Gastroenterology Coding Alert

Learn the Ins and Outs of Coding Gastro Clips--Their Use Makes All the Difference

Cut out unnecessary steps when reporting endoscopic marking clips

If your gastroenterologist uses clips to control bleeding during endoscopies or colonoscopies, you probably know that the clip application is an inherent part of the procedure. By isolating the procedure codes associated with clips, you-ll be on your way to creating a perfect claim every time.

First, Catch These Clip Basics

What they are: Clip devices are instruments designed to accomplish approximation of tissues. Gastroenterologists deliver one clip per loading and passage through an endoscope, for example. The gastroenterologist applies the clip with pressure onto the target tissue and closes it manually by squeezing the catheter handle assembly. They can use clips during various procedures, including colonoscopies, esophagoscopies and sigmoidoscopies.

Indications: Gastroenterologists typically use clips as hemostasis for mucosal/submucosal defects, bleeding ulcers, bleeding arteries 12 mm in size, polypectomy sites, and diverticula in the colon. For instance, -our doctor recently used a clip as opposed to cauterization for a polyp he removed that was oozing blood,- says Jane Viera, office manager at South County Gastroenterology in Narragansett, R.I.

Use 1: Capture These Control-of-Bleeding Codes

Gastroenterologists typically use clips as a control-of-bleeding or -hemostasis- technique. Therefore, when you spot clip application used to control bleeding in your claim, you will know to look at the following procedure codes:

- 43227--Esophagoscopy, rigid or flexible; with control of bleeding (e.g., injection, bipolar cautery, unipolar cautery, laser, heater probe, stapler, plasma coagulator)
- 43255--Upper gastrointestinal endoscopy including esophagus, stomach, and either the duodenum and/or jejunum as appropriate; with control of bleeding, any method
- 44366--Small intestinal endoscopy, enteroscopy beyond second portion of duodenum, not including ileum; with control of bleeding ...
- 44378--Small intestinal endoscopy, enteroscopy beyond second portion of duodenum, including ileum; with control of bleeding ...
- 44391--Colonoscopy through stoma; with control of bleeding ...
- 45334--Sigmoidoscopy, flexible; with control of bleeding ...
- 45382--Colonoscopy, flexible, proximal to splenic flexure; with control of bleeding ...
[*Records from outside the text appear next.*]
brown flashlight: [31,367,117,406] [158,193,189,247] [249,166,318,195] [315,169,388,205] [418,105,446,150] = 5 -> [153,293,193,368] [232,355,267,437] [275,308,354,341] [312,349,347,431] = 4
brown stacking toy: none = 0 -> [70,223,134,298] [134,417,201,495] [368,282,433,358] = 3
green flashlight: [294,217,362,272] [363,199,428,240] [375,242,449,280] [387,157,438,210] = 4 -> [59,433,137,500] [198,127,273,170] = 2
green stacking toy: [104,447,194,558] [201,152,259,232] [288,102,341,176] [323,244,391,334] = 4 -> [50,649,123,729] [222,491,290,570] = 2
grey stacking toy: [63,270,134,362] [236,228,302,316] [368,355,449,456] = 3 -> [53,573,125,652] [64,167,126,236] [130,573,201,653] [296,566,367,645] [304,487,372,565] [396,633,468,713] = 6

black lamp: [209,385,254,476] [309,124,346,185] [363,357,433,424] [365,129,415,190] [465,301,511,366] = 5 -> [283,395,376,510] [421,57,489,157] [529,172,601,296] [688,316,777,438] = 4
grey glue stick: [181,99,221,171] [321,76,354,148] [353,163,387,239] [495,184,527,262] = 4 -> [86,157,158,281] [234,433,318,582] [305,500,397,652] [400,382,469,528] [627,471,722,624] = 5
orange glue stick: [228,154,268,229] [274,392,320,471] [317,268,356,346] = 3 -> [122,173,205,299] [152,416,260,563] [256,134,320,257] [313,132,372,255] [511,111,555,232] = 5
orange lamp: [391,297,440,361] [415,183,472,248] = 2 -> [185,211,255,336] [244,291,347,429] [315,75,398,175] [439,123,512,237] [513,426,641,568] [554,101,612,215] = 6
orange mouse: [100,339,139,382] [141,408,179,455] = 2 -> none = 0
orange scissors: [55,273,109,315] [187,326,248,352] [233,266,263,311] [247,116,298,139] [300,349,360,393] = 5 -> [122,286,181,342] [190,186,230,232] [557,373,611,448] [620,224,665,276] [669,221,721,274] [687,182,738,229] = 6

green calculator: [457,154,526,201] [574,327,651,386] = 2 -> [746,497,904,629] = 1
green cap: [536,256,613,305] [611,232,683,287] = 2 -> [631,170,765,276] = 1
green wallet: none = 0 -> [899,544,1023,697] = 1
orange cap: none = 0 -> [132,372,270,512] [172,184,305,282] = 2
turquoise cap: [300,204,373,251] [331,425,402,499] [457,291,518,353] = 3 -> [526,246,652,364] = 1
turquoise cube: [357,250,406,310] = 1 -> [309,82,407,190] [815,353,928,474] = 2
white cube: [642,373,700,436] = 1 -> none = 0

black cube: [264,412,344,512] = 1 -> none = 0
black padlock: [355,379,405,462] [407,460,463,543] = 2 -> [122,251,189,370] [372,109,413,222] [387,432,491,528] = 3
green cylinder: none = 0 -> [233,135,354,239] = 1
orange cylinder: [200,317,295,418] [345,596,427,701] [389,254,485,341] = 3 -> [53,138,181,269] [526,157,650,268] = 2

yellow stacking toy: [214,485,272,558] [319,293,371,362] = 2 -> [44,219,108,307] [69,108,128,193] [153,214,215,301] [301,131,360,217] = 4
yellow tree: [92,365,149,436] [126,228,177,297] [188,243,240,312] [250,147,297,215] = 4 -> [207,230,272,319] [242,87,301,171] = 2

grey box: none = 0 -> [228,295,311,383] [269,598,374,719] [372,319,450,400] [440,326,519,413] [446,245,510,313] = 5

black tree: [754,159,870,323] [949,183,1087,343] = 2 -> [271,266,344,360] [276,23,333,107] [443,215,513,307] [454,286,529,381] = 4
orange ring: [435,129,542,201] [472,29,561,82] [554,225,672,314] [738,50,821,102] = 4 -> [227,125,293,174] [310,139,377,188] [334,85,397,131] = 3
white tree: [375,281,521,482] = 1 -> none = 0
Example: Your gastroenterologist performed a video esophagogastroduodenoscopy (EGD) with small bowel enteroscopy, clipping and BICAP cautery as well as biopsies. The patient had a 2-mm bleeding arteriovenous malformation (AVM) in the fourth portion of the duodenum that the physician controlled by ablation with BICAP cautery and with a tri clip application. Also, the patient had a 1-mm AVM in the proximal jejunum that the gastroenterologist ablated with BICAP cautery.

Solution: Don't fall into the trap of thinking this example should include multiple codes. Because the gastroenterologist used all of these modalities to accomplish one goal--basically the AVMs- hemostasis/occlusion--you should use only one code (43255), says Michael Weinstein, MD, a gastroenterologist in Washington, D.C., and former member of the AMA's CPT Advisory Panel.

Use 2: Examine Endoscopic Marking Claims

If your gastroenterologist uses a clip for endoscopic tissue marking, you won't find any specific CPT codes for this service. The procedure defaults to an unlisted-procedure code for the area where the physician places the clip. Therefore, you-ll use 44799 (Unlisted procedure, intestine).

No standard fee exists for unlisted-procedure codes. Rather, payers consider claims on a case-by-case basis, so the success of any unlisted-procedure claim depends largely on the documentation you submit with your claim.

Best bet: You should submit full documentation with every unlisted-procedure claim. To improve your reimbursement chances, you should take three additional steps, whenever possible:

- Include a cover letter with a concise explanation of the procedure, free of medical jargon and confusing terminology.
- Compare the procedure to one with an existing CPT code that requires similar work and resources. This allows the payer to make an informed payment decision.
- Assign a charge to the unlisted-procedure code. Because unlisted-procedure codes do not have any associated payment, you must identify the amount of reimbursement you wish to be paid. Remember that the insurer may not reimburse 100 percent of your charge.

Use 3: Calculate These Closure Possibilities

If your gastroenterologist uses a clip as a closure method secondary to another procedure, then again, payers will consider the clip application inherent in the primary procedure.

But if the physician uses a clip during a separate event (such as placing a clip for closure of a perforation two days after a polypectomy), you can code this service separately--but only if the clipping is the only closure method the physician uses. Again, you-ll use an unlisted-procedure code (44799) for this procedure.

Bonus: You-ll find no separate code for anchoring a jejunal feeding tube using a clip. This service is inherent in the primary procedure coding for the tube attachment.